« Lancer une activité ici, au bout du monde ? Franchement, nous n'aurions jamais osé le rêver ». À deux pas du grand phare de Sein, Patrick Plan, pionnier de la culture d'algues en Europe à Lesconil avec sa compagne, Marie-Dominique, ne cache pas son enthousiasme. Sa société de recherche et développement Meristème est, depuis le mois dernier, locataire de l'ancienne écloserie à homards de l'île. Ce site, inexploité depuis une quinzaine d'années, pompe une eau de mer d'une grande qualité.
En quête de matière première
L'idée est d'y lancer la culture d'algues à terre au sein d'une ferme, une culture raisonnée avec l'objectif d'impact zéro sur le milieu. Une opération pilote qui sera lancée ces prochains mois et qui dessine l'aquaculture de demain. « Nous sommes producteurs et transformateurs depuis 22 ans. Or, aujourd'hui la matière première n'est plus suffisante : nous cherchons de nouvelles solutions de culture à terre et cette opportunité inespérée s'est offerte à nous », explique Patrick Plan. Les élus locaux ont joué les facilitateurs, ravis de voir l'île accueillir une activité supplémentaire. Et porteuse de sens, en plein Parc marin d'Iroise et sur un bout de terre où le flan au « lichon », petite algue récoltée par les femmes, est une tradition. Pour concrétiser leur projet, Marie-Dominique et Patrick Plan se sont appuyés sur les compétences des spécialistes mondiaux : les Japonais. Leur pays consomme deux millions de tonnes d'algues par an, contre 1.500 tonnes en France... Intéressés par l'initiative, Yoichi Sato et M. Ito, deux docteurs en biologie marine oeuvrant pour un grand groupe, se sont rendus, hier, sur l'île de Sein. « Ils réalisent un audit qui va nous aider à déterminer si l'emplacement et l'eau conviennent, quelles espèces se plaisent ici et donc lesquelles choisir... Il faut parfois faire appel à ceux qui ont le savoir-faire », résument les deux Bigoudens. Le début d'un partenariat ? Il est trop tôt pour le dire.
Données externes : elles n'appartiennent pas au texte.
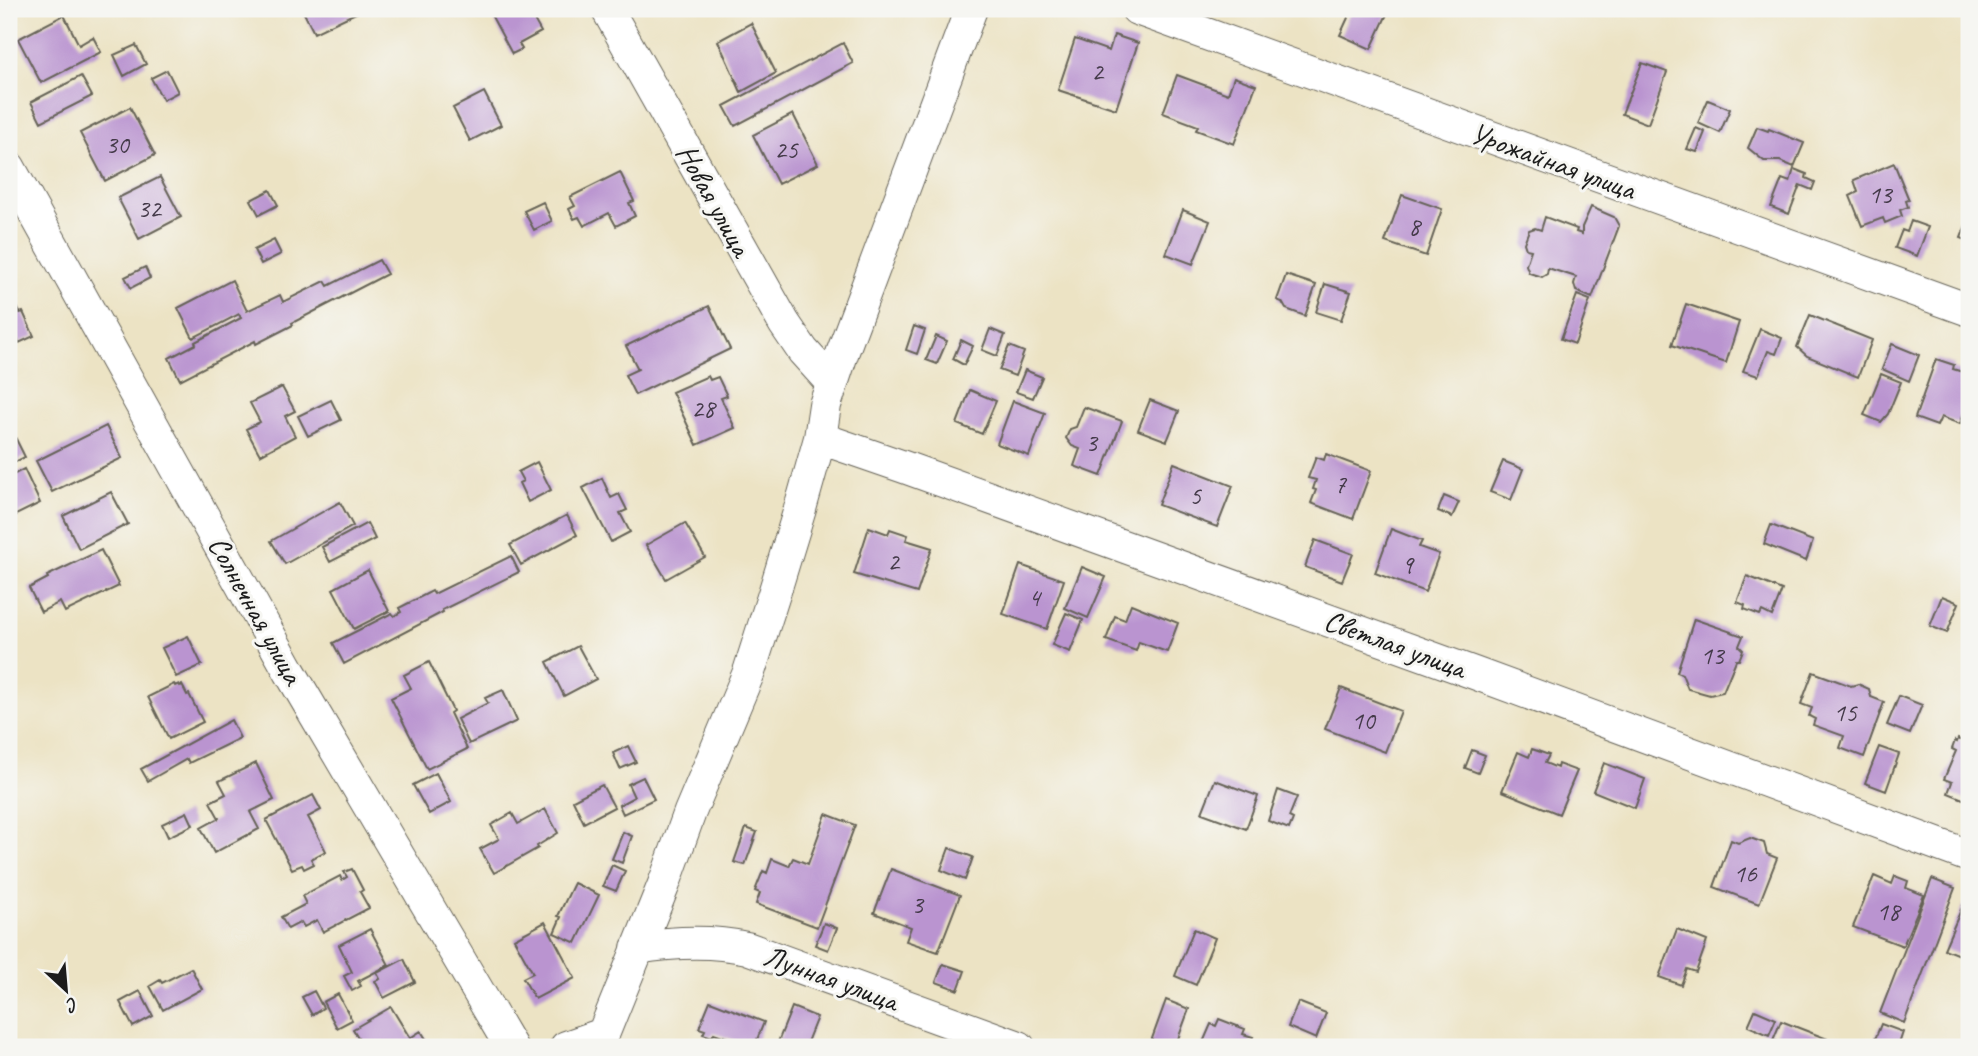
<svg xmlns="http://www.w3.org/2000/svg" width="1978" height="1056" font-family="Caveat,sans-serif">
	<rect width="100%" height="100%" fill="#f6f6f2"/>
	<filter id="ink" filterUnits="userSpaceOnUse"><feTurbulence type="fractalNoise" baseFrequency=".0143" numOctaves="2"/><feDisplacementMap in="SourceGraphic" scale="14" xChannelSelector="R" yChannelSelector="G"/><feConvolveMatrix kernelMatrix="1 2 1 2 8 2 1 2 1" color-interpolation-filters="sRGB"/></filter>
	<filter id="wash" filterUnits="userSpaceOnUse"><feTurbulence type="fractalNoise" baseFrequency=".00686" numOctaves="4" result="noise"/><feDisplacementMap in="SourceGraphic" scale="28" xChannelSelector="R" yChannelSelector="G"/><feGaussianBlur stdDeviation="1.57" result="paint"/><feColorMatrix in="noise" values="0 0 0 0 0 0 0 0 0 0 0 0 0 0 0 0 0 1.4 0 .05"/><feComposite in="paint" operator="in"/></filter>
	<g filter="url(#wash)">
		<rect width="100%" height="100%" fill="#ece3c4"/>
		<g id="blocks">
			<path fill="#ba94d0" d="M302,9h62l-50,24z
				M494,9h34l13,23 -22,12 3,5 -10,5 -23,-43z
				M1352,9h29l7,3 -17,37 -31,-14z
				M64,15l15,30 14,-8 8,15 -60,31 -23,-44z
				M751,23l25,50 -35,19 -23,-51z
				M1114,35l24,8 -22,66 -58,-19 17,-51 34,12z
				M843,43l10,20 -118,63 -11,-20z
				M136,45l10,19 -22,12 -10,-21z
				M1642,63l25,9 -19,52 -26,-10z
				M167,70l11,22 -15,8 -12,-22z
				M1177,75l51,19 6,-17 22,8 -22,59 -38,-14 2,-4 -35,-13z
				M81,76l11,20 -51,26 -10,-20z
				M484,92l17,33 -31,16 -17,-33z
				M1708,100l22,9 -10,24 -22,-10z
				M130,107l25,48 -50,26 -25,-48z
				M793,114l25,50 -40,20 -25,-49z
				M1757,127l11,4 1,-2 35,14 -10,24 -14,-6h-16l-16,-13z
				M1696,128l9,4 -8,20 -10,-3z
				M1894,163l15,37 -3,1 2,6 -8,3 2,6 -17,7 -2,-5 -21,8 -12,-30 8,-4 -4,-12z
				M1794,169l13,5 -1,4 9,4 -3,8 -12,-5 -11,29 -18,-7 11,-28 8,3z
				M620,172l14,29 -5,2 6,13 -19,10 -7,-13 -25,13 -5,-9 -5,2 -5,-10 6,-3 -5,-9z
				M160,177l21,40 -42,22 -21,-41z
				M270,190l8,15 -19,10 -8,-15z
				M1402,195l40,14 -16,47 -41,-14z
				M543,202l9,19 -18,9 -10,-19z
				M1591,207l23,10 5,9 -27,72 -16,-7 -2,-7 2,-7 -28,-9 -1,6 -5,3 -13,-4 -3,-8 5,-15 -5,-1 -2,-6 5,-13 6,-2 6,2 4,-13 32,12 -1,3 6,2v-7z
				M1183,210l27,11 -17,43 -27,-10z
				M1969,217v24l-8,-3z
				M1911,221l17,6 -11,29 -22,-8 7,-18 5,2z
				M274,240l7,14 -20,10 -7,-14z
				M379,260l8,14 -95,49 1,2 -37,19 -1,-3 -75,39 -11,-22 27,-14 -1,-2 46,-24 -2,-4 -46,24 -15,-30 54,-28 15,31 33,-16 3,7 42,-21 3,5z
				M145,267l5,11 -19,10 -6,-11z
				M1286,275l30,10 -11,31 -19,-7 -4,-7 -5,-2z
				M1325,284l26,8 -10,28 -25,-8z
				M1577,295l13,5 -15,44 -14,-5z
				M1686,304l53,18 -13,41 -54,-18z
				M709,306l21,43 -95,46 -10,-20 13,-6 -12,-23z
				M17,307l3,6 3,-1 11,24 -15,7 -10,-22v-10z
				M1810,315l62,25 -14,37 -51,-21 -10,-9z
				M914,326l11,4 -8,24 -11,-4z
				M990,329l15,6 -8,21 -15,-6z
				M1760,329l22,9 -6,16 -8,-3 -10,25 -15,-5z
				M936,336l11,5 -10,23 -11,-4z
				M961,340l12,6 -9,19 -11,-6z
				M1892,344l27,11 -10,26 -27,-12z
				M1009,346l15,6 -9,24 -16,-6z
				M1936,359l18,6 -1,4 16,5v23l-9,27 -19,-7 -4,9 -22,-8z
				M1025,370l17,7 -9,21 -17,-6z
				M1881,374l20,8 -13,32 -7,8 -17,-7z
				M708,376l2,4 8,-3 9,19 -6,2 14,30 -38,17 -25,-53z
				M282,387l13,24 -10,5 10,20 -35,19 -14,-26 14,-7 -10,-19z
				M970,390l26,11 -14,33 -25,-10z
				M331,400l10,20 -33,16 -10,-20z
				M1150,400l29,11 -12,30 -29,-11z
				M1013,401l32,12 -16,43 -32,-12z
				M1084,407l38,14 -21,55 -27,-10 6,-17 -8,-3 -6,-8 4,-9 6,-2z
				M106,426l16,32 -70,34 -16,-31z
				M14,435l11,22 -16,8v-28z
				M1326,454l45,17 -18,48 -42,-16 5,-13 -3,-1 3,-9 -8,-2 8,-21 8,3z
				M1503,461l20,8 -12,31 -21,-8z
				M537,462l14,28 -23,12 -9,-19 4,-2 -5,-9z
				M1174,463l59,23 -16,41 -59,-22z
				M24,469l16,34 -26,13 -5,-12v-27z
				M602,478l9,20 8,-4 8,16 -7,3 10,19 -19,10 -28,-54z
				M111,492l17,32 -49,25 -16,-33z
				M1444,496l15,6 -7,15 -14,-6z
				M340,502l13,24 -68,38 -14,-23z
				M567,515l10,20 -56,30 -11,-20z
				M367,523l8,16 -45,23 -8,-15z
				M685,523l20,34 -39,22 -20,-34z
				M1771,525l42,16 -7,20 -42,-17z
				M869,527l19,7 2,-5 18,6 -2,5 26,8 -15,45 -63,-19z
				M1391,529l31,12 -3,6 20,7 -14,38 -50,-19z
				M1315,540l38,14 -11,27 -37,-14z
				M101,550l18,36 -54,26 -5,-10 -19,10 -12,-24 19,-10 -1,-2z
				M511,556l8,16 -77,38 1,2 -99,52 -11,-21 59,-30 2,3 7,-4 -2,-4 33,-17 2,3z
				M1020,565l44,15 -17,49 -44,-15z
				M1082,567l24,10 -18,41 -23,-10z
				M368,570l21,41 -35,18 -21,-40z
				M1747,576l35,14 -10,26 -10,-5 -2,4 -16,-6 1,-4 -8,-3z
				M1942,596l17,7 -12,30 -17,-7z
				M1131,604l47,19 -11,29 -28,-10 -3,9 -30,-11 9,-24 10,4z
				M1066,613l17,7 -13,32 -18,-7z
				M1694,619l49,17 -4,10 4,4 -4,10h-3l-13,32 -13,3 -22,-6 -6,-15 -5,-2z
				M188,636l14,29 -26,12 -14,-29z
				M578,646l18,33 -32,17 -17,-34z
				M429,662l24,49 -3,2 17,36 -40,20 -36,-71 20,-10 -7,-13z
				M1813,672l38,14 7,-2 11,5 2,8 13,5 -20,55 -24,-9 4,-12 -31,-11 2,-6 -6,-3 3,-8 -11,-4z
				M174,684l1,2 4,-2 1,2 2,-1 5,10 2,-1 14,28 -34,17 -21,-42z
				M1341,688l60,23 -16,41 -60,-23z
				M503,690l14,31 -48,23 -12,-25 31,-16 -3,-5z
				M1899,696l23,9 -12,29 -23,-9z
				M231,720l9,18 -51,25 -2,-4 -39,22 -7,-12z
				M1958,739l11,4 -1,58 -20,-8 4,-11 -8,-3 12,-28 -4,-2 3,-8 2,1z
				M628,746l8,16 -16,7 -7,-16z
				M1879,747l20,7 -13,37 -21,-8z
				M1532,749l17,6 -4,8 12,5 1,-4 19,7 -18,43 -57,-23 16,-39 11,5z
				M1472,750l13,5 -7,18 -13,-5z
				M256,763l18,37 -24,12 9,17 -45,24 -13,-25 18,-10 -9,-16 16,-8 -7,-13z
				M1604,763l41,16 -10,29 -42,-17z
				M436,773l15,29 -22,12 -16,-29z
				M643,777l11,22 -31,15 -4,-9 15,-8 -6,-13z
				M1215,780l43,16 -12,33 -44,-16z
				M602,785l12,22 -30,16 -11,-23z
				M1278,790l19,7 -8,20 4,2 -4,10 -21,-8z
				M313,795l8,15 -13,7 18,34 -15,8 3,5 -10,5 -2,-4 -10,4 -26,-49z
				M545,809l13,24 -21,13 1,2 -44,25 -14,-24 19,-10 -8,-14 21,-12 6,11z
				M187,812l6,13 -25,12 -6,-13z
				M826,814l29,11 -38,102 -61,-23 4,-11 -5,-2 8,-20 4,2 5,-14 17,7 4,-8 15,6z
				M746,828l11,4 -12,33 -11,-3z
				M623,832l9,4 -10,27 -10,-4z
				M1750,838l14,5 3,11 10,4 -18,46 -45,-17 17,-47 7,3z
				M949,848l24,9 -8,23 -24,-10z
				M612,865l13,6 -9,20 -13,-5z
				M352,869l11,21 -3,2 9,16 -46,24 -6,-12 -13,7 -3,-5 -13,7 -7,-12 25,-13 -4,-8 38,-20 2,4 5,-3 -3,-5z
				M891,869l69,26 -22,57 -32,-11 5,-14 -37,-14z
				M1874,876l18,8 3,-8 13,5 -2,7 18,7 -21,51 -50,-19z
				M1932,879l23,9 -51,135 -24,-10z
				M574,883l25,12 -23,48 -22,-10 7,-16 -3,-1z
				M1963,905l6,3v51l-25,-10z
				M545,922l30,56 -40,21 -12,-21 10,-5 -19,-34z
				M824,923l13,5 -9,22 -13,-5z
				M370,929l19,36 -31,16 3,5 -9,5 -8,-15 8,-4 -13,-27z
				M1194,929l21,9 -19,47 -21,-9z
				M1677,929l30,12 -11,31 -9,-3 -6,16 -22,-8z
				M404,959l11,23 -31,16 -9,-17 5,-2 -3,-6z
				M943,964l22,7 -7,19 -22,-8z
				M191,968l11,21 -39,21 -13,-24 10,-6 2,3z
				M140,991l13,25 -20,11 -13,-25z
				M314,991l9,17 -11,7 -10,-18z
				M338,994l14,26 -15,8 -14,-26z
				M1166,1000l23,9 -14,38h-26z
				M710,1001l54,21 -10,25 -40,-14 -2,4 -9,-3 2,-4 -6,-2z
				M1298,1002l28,11 -10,26 -28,-12z
				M391,1007l19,31 11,-7 10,16h-67l-11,-18z
				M792,1007l25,10 -12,30h-29z
				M1755,1010l21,9 -7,16 -21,-9z
				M1219,1019l26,10 -2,5 10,3 -4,10h-48l10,-23 5,2z
				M1781,1021l67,26h-56l-19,-7z
				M1881,1024l22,8 -5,15h-26z"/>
		</g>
	</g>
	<g filter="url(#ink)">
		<use href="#blocks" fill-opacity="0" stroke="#656257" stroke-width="2"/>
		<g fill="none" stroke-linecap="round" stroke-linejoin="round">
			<defs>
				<path id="minor" d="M607,9l177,314 19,28 29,32
					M1137,9l832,301
					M9,167l281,505 221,375
					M820,438l84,29 570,206 495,183
					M637,948c36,-6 74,-8 110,0l272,99
					M566,1047l37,-13
					M598,1047l66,-163 26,-72 59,-140 25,-78 26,-85 20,-71 5,-33 18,-54 128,-342"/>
			</defs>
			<use href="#minor" stroke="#656257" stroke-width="34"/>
			<use href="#minor" stroke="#fff" stroke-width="32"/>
		</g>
	</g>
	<g text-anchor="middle" stroke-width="6" stroke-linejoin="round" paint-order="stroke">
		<g font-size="26" fill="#443a49">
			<text x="1097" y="80">2</text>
			<text x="117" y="153">30</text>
			<text x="786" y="158">25</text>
			<text x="1880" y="203">13</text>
			<text x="149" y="217">32</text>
			<text x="1414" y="235">8</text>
			<text x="703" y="417">28</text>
			<text x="1091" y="451">3</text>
			<text x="1340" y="493">7</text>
			<text x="1195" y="504">5</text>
			<text x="893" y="570">2</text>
			<text x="1407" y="573">9</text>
			<text x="1034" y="606">4</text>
			<text x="1712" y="664">13</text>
			<text x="1845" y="721">15</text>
			<text x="1363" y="729">10</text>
			<text x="1745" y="882">16</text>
			<text x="917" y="913">3</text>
			<text x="1888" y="920">18</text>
		</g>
		<g font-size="30" fill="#1c1c1c" stroke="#f6f6f2">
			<text transform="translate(1553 161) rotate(20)" y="10">Урожайная улица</text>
			<text transform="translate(714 200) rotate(61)" y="10">Новая улица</text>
			<text transform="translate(256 610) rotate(61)" y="10">Солнечная улица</text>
			<text transform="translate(1395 644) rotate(20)" y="10">Светлая улица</text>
			<text transform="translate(831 978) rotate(20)" y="10">Лунная улица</text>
		</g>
	</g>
	<rect width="1978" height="1056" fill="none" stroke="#f6f6f2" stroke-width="35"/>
	<g transform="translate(66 990) rotate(154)" stroke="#f6f6f2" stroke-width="5" paint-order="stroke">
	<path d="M0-5L12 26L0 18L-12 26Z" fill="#1c1c1c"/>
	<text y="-10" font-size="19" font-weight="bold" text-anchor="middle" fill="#1c1c1c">С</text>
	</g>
</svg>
Nourrir l'île et la planète
En tout cas, l'île se plaît déjà à imaginer ces algues alimentaires 100 % sénanes. Les utiliser pour le pain, les plats de poisson, sensibiliser l'école à cette culture... Les spécialistes voient plus loin. L'Exposition universelle de Milan a pour thème l'alimentation de demain, avec les insectes et les algues en vedette, et le développement commercial lié aux pratiques « vegan » ou sans gluten est rapide. « C'est dans ce contexte que la communauté est très curieuse de ce qui se passe à Sein : Allemands, Américains ou Anglais veulent en savoir plus », ajoute Marie-Dominique Plan, qui se prépare à accueillir un autre groupe de scientifiques étrangers début juillet.